Dataset rows:
== == ==
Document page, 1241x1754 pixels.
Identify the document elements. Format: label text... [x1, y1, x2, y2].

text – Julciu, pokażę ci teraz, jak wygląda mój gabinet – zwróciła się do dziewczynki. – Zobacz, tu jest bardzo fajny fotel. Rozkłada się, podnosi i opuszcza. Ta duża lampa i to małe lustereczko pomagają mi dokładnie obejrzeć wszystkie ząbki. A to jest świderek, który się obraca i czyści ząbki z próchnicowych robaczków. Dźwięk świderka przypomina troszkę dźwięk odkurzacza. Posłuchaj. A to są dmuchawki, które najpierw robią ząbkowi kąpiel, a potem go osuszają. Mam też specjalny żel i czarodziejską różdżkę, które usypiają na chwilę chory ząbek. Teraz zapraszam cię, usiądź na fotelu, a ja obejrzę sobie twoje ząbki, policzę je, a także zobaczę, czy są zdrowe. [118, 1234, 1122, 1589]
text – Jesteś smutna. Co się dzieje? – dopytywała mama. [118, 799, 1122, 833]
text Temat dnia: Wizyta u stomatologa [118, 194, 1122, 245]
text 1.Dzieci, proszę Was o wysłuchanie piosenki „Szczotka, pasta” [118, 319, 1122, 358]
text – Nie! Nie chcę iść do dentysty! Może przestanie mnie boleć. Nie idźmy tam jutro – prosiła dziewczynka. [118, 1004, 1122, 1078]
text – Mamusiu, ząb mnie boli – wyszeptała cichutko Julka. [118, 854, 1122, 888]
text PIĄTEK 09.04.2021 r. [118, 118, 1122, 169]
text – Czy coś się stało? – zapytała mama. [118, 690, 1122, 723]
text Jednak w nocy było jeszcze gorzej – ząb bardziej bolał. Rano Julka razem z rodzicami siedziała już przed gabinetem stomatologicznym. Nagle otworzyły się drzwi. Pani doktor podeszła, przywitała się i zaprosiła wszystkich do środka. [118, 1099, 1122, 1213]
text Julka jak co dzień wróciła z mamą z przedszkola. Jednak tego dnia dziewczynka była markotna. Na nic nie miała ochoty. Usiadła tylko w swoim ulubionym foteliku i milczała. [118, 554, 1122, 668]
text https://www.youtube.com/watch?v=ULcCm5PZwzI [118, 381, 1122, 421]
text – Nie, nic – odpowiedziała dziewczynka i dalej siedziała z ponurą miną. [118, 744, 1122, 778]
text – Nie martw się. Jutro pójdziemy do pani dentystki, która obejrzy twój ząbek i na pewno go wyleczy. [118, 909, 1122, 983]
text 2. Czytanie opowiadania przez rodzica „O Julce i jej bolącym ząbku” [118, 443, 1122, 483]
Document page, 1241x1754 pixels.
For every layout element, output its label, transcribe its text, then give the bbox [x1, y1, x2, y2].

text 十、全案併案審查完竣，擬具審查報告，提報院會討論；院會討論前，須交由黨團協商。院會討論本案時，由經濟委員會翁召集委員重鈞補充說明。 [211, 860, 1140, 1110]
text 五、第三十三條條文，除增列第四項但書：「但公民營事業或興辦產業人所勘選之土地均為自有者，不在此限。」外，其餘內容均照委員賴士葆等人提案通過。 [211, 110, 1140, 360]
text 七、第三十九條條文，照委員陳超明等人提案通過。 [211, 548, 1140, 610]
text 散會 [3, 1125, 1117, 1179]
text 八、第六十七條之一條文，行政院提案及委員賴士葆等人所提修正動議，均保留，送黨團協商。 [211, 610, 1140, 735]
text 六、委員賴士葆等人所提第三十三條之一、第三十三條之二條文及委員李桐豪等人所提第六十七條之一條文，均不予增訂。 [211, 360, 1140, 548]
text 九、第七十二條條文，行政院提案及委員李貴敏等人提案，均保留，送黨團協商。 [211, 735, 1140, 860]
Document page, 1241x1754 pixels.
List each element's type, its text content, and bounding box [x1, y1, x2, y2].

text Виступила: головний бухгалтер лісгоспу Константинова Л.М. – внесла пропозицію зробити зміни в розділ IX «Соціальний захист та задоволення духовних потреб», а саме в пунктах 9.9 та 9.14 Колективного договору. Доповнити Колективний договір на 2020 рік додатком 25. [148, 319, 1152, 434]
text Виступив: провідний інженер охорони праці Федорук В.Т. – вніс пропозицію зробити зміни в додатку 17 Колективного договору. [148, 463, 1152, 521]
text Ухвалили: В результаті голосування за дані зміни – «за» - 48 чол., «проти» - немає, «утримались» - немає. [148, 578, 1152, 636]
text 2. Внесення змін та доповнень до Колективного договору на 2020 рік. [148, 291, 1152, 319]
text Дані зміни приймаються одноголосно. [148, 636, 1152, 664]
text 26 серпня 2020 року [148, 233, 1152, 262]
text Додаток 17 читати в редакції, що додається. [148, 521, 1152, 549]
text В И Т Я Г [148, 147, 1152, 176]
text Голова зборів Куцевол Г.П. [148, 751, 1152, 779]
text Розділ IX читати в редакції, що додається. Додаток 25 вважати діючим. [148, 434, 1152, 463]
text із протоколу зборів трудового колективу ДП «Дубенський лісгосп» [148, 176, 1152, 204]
== == ==
WHAT TO PRODUCE ▸ Rewrite the lines from the one holding "text Виступила: головний" through the one holding "text Виступив: провідний", inclusive, changing "Колективного договору" to "Колективної угоди" and leaving everything else as it is.

RESPONSE TO THE TASK ▸
text Виступила: головний бухгалтер лісгоспу Константинова Л.М. – внесла пропозицію зробити зміни в розділ IX «Соціальний захист та задоволення духовних потреб», а саме в пунктах 9.9 та 9.14 Колективної угоди. Доповнити Колективний договір на 2020 рік додатком 25. [148, 319, 1152, 434]
text Виступив: провідний інженер охорони праці Федорук В.Т. – вніс пропозицію зробити зміни в додатку 17 Колективної угоди. [148, 463, 1152, 521]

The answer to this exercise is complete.